- **Task directions**:
Every record that follows should appear again in your answer, exactly the same.

- **Stored data**:
== == ==

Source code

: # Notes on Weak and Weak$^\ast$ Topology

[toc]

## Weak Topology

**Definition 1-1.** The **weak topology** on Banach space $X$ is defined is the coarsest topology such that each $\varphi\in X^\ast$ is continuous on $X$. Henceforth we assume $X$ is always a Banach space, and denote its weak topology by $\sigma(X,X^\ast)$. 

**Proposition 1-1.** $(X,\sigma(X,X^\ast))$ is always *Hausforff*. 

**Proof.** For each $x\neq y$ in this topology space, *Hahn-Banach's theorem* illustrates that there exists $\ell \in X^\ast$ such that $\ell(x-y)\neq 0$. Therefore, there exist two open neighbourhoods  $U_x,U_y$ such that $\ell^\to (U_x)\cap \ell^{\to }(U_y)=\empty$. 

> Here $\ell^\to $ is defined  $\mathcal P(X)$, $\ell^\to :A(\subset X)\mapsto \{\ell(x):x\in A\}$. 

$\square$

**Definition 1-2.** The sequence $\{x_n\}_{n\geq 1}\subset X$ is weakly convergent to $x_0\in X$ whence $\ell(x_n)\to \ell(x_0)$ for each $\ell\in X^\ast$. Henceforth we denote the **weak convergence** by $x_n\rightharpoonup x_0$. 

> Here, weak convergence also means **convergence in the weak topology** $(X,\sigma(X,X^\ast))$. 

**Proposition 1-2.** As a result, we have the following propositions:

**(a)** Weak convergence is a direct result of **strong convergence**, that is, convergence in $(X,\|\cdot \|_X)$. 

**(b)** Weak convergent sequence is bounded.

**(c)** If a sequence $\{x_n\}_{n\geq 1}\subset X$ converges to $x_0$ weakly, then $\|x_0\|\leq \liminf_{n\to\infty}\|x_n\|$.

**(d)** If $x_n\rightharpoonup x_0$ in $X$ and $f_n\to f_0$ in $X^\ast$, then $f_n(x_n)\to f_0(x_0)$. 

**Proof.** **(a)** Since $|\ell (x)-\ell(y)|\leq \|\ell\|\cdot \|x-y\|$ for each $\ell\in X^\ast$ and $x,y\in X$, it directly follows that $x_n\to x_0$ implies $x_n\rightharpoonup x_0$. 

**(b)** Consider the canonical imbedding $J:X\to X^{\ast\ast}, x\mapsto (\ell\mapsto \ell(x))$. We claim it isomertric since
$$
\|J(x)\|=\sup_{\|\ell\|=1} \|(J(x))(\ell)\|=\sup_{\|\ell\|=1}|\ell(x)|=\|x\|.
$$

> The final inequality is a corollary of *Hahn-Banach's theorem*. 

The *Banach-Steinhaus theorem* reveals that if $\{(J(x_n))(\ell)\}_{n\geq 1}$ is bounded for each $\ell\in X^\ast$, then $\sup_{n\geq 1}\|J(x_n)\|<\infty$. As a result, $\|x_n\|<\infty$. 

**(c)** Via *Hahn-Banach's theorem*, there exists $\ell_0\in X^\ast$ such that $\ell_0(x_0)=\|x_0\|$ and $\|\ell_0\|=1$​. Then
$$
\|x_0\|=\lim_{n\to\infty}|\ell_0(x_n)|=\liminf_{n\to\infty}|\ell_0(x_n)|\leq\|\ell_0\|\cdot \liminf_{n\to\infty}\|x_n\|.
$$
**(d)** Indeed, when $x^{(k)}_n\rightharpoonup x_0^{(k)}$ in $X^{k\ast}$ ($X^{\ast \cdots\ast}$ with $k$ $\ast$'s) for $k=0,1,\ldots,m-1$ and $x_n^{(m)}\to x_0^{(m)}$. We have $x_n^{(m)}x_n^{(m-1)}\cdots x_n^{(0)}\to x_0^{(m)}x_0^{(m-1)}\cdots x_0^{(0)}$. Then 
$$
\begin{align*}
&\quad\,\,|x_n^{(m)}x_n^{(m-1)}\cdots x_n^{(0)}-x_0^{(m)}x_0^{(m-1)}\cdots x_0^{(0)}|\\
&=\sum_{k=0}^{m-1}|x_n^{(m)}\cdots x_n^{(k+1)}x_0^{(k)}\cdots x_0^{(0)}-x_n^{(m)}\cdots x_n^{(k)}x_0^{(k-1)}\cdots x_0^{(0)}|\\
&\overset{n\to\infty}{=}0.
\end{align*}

== == ==

- **Written answer**:
Source code

: # Notes on Weak and Weak$^\ast$ Topology

[toc]

## Weak Topology

**Definition 1-1.** The **weak topology** on Banach space $X$ is defined is the coarsest topology such that each $\varphi\in X^\ast$ is continuous on $X$. Henceforth we assume $X$ is always a Banach space, and denote its weak topology by $\sigma(X,X^\ast)$. 

**Proposition 1-1.** $(X,\sigma(X,X^\ast))$ is always *Hausforff*. 

**Proof.** For each $x\neq y$ in this topology space, *Hahn-Banach's theorem* illustrates that there exists $\ell \in X^\ast$ such that $\ell(x-y)\neq 0$. Therefore, there exist two open neighbourhoods  $U_x,U_y$ such that $\ell^\to (U_x)\cap \ell^{\to }(U_y)=\empty$. 

> Here $\ell^\to $ is defined  $\mathcal P(X)$, $\ell^\to :A(\subset X)\mapsto \{\ell(x):x\in A\}$. 

$\square$

**Definition 1-2.** The sequence $\{x_n\}_{n\geq 1}\subset X$ is weakly convergent to $x_0\in X$ whence $\ell(x_n)\to \ell(x_0)$ for each $\ell\in X^\ast$. Henceforth we denote the **weak convergence** by $x_n\rightharpoonup x_0$. 

> Here, weak convergence also means **convergence in the weak topology** $(X,\sigma(X,X^\ast))$. 

**Proposition 1-2.** As a result, we have the following propositions:

**(a)** Weak convergence is a direct result of **strong convergence**, that is, convergence in $(X,\|\cdot \|_X)$. 

**(b)** Weak convergent sequence is bounded.

**(c)** If a sequence $\{x_n\}_{n\geq 1}\subset X$ converges to $x_0$ weakly, then $\|x_0\|\leq \liminf_{n\to\infty}\|x_n\|$.

**(d)** If $x_n\rightharpoonup x_0$ in $X$ and $f_n\to f_0$ in $X^\ast$, then $f_n(x_n)\to f_0(x_0)$. 

**Proof.** **(a)** Since $|\ell (x)-\ell(y)|\leq \|\ell\|\cdot \|x-y\|$ for each $\ell\in X^\ast$ and $x,y\in X$, it directly follows that $x_n\to x_0$ implies $x_n\rightharpoonup x_0$. 

**(b)** Consider the canonical imbedding $J:X\to X^{\ast\ast}, x\mapsto (\ell\mapsto \ell(x))$. We claim it isomertric since
$$
\|J(x)\|=\sup_{\|\ell\|=1} \|(J(x))(\ell)\|=\sup_{\|\ell\|=1}|\ell(x)|=\|x\|.
$$

> The final inequality is a corollary of *Hahn-Banach's theorem*. 

The *Banach-Steinhaus theorem* reveals that if $\{(J(x_n))(\ell)\}_{n\geq 1}$ is bounded for each $\ell\in X^\ast$, then $\sup_{n\geq 1}\|J(x_n)\|<\infty$. As a result, $\|x_n\|<\infty$. 

**(c)** Via *Hahn-Banach's theorem*, there exists $\ell_0\in X^\ast$ such that $\ell_0(x_0)=\|x_0\|$ and $\|\ell_0\|=1$​. Then
$$
\|x_0\|=\lim_{n\to\infty}|\ell_0(x_n)|=\liminf_{n\to\infty}|\ell_0(x_n)|\leq\|\ell_0\|\cdot \liminf_{n\to\infty}\|x_n\|.
$$
**(d)** Indeed, when $x^{(k)}_n\rightharpoonup x_0^{(k)}$ in $X^{k\ast}$ ($X^{\ast \cdots\ast}$ with $k$ $\ast$'s) for $k=0,1,\ldots,m-1$ and $x_n^{(m)}\to x_0^{(m)}$. We have $x_n^{(m)}x_n^{(m-1)}\cdots x_n^{(0)}\to x_0^{(m)}x_0^{(m-1)}\cdots x_0^{(0)}$. Then 
$$
\begin{align*}
&\quad\,\,|x_n^{(m)}x_n^{(m-1)}\cdots x_n^{(0)}-x_0^{(m)}x_0^{(m-1)}\cdots x_0^{(0)}|\\
&=\sum_{k=0}^{m-1}|x_n^{(m)}\cdots x_n^{(k+1)}x_0^{(k)}\cdots x_0^{(0)}-x_n^{(m)}\cdots x_n^{(k)}x_0^{(k-1)}\cdots x_0^{(0)}|\\
&\overset{n\to\infty}{=}0.
\end{align*}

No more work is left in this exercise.